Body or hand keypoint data
● ● ● ● ● ● ●

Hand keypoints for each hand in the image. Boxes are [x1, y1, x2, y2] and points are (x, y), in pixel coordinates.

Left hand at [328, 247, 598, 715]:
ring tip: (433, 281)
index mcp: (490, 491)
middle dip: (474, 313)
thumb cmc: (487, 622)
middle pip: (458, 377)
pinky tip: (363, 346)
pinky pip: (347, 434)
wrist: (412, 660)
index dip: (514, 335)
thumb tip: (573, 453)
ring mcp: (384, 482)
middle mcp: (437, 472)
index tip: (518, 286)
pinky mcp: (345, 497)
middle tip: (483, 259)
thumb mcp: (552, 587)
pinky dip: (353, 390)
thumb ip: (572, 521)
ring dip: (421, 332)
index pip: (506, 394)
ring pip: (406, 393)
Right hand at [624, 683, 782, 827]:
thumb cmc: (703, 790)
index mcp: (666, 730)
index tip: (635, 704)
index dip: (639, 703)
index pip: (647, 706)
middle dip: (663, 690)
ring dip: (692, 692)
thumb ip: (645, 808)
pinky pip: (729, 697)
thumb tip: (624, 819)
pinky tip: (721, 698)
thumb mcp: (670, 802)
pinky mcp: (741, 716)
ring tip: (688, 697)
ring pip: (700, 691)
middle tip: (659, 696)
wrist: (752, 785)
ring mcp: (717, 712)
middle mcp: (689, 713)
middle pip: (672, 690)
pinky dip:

● ● ● ● ● ● ●

Find each line in the records holding the string "middle" and show it.

Task answer:
middle dip: (474, 313)
middle pip: (458, 377)
middle mcp: (437, 472)
middle tip: (483, 259)
middle dip: (663, 690)
middle tip: (659, 696)
middle mcp: (689, 713)
middle pip: (672, 690)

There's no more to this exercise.